President Barack Obama’s top economics adviser, Lawrence Summers, said that insurance giant American International Group’s plan to award senior executives hundreds of millions of dollars in bonuses and retention pay is "outrageous."
"There are a lot of terrible things that have happened in the last 18 months, but what’s happened at AIG is the most outrageous," said Summers, chairman of the White House National Economic Council, during an appearance on "This Week" Sunday.
"What that company did, the way it was not regulated, the way no one was watching, what’s proved necessary, it is outrageous," Summers said.
In a phone call Wednesday to AIG CEO Edward Liddy, Treasury Secretary Timothy Geithner said it was unacceptable for the company to give out tens of millions of dollars in bonuses for senior executives after the government committed $170 billion to keep the struggling company afloat — far more government bailout money than has been awarded to any other firm.
In a letter to Geithner Saturday, AIG’s chairman and CEO agreed to restructure some of the payments. But Liddy wrote, "quite frankly, AIG’s hands are tied," arguing the firm would risk a lawsuit if it scrapped the bonuses.

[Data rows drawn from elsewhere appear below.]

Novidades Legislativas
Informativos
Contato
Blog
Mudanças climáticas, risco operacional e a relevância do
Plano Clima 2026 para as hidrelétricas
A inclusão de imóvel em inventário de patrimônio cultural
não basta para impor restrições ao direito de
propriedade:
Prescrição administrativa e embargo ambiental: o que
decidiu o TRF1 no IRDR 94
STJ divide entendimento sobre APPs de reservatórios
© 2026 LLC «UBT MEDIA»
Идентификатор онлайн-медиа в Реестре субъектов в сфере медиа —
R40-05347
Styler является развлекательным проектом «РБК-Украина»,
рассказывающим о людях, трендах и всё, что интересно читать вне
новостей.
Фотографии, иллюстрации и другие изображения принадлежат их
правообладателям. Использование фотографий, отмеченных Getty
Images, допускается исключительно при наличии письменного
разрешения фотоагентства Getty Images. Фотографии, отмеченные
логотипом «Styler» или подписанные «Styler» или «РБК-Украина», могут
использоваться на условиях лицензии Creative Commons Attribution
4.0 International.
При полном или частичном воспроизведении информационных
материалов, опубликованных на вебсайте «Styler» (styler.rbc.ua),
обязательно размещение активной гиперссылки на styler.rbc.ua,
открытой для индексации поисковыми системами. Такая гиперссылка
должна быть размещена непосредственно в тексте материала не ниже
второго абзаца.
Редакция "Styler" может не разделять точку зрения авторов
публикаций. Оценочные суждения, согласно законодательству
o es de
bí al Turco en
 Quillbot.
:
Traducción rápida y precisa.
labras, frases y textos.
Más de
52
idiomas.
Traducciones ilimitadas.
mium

Liddy also wrote the government’s demands could affect AIG’s ability to retain "the best and brightest talent to lead and staff the AIG businesses" if "employees believe that their compensation is subject to continued and arbitrary adjustment by the U.S. Treasury."

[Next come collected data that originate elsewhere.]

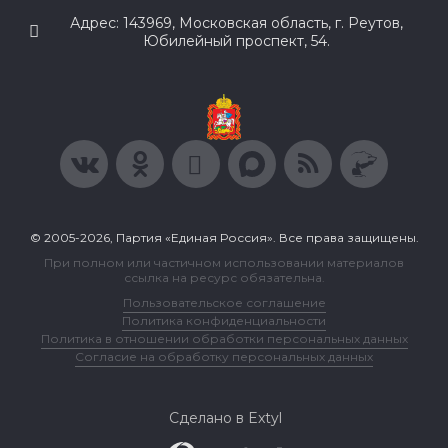
Адрес: 143969, Московская область, г. Реутов,
Юбилейный проспект, 54.
© 2005-2026, Партия «Единая Россия». Все права защищены.
При полном или частичном использовании материалов
ссылка на ресурс обязательна.
Пользовательское соглашение
Политика конфиденциальности
Политика в отношении обработки персональных данных
Согласие на обработку персональных данных
Сделано в Extyl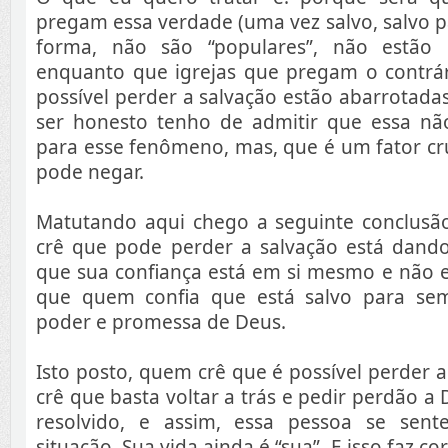
pregam essa verdade (uma vez salvo, salvo 
forma, não são “populares”, não estão 
enquanto que igrejas que pregam o contrári
possível perder a salvação estão abarrotada
ser honesto tenho de admitir que essa nã
para esse fenômeno, mas, que é um fator cr
pode negar.
Matutando aqui chego a seguinte conclus
crê que pode perder a salvação está dando
que sua confiança está em si mesmo e não 
que quem confia que está salvo para se
poder e promessa de Deus.
Isto posto, quem crê que é possível perder
crê que basta voltar a trás e pedir perdão a
resolvido, e assim, essa pessoa se sent
situação. Sua vida ainda é “sua”. E isso faz co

Summers argued today that the Obama administration has sought to limit the AIG bonuses.
"We are a country of law. There are contracts. The government cannot just abrogate contracts. Every legal step possible to limit those bonuses is being taken by Secretary Geithner and by the Federal Reserve system," Summers said.
"What the Obama administration has done, based on the advice of attorneys, is done everything that it can to, within the law and within the tradition of upholding law that we have in this country, to limit these bonuses. And they have as a result of Secretary Geithner’s efforts been scaled back," he said.
UPDATE: When I asked Larry Summers today why taxpayers didn’t have a right to know which AIG "counterparties" were getting their bailout money, he pressed the companies to disclose. This afternoon, they did.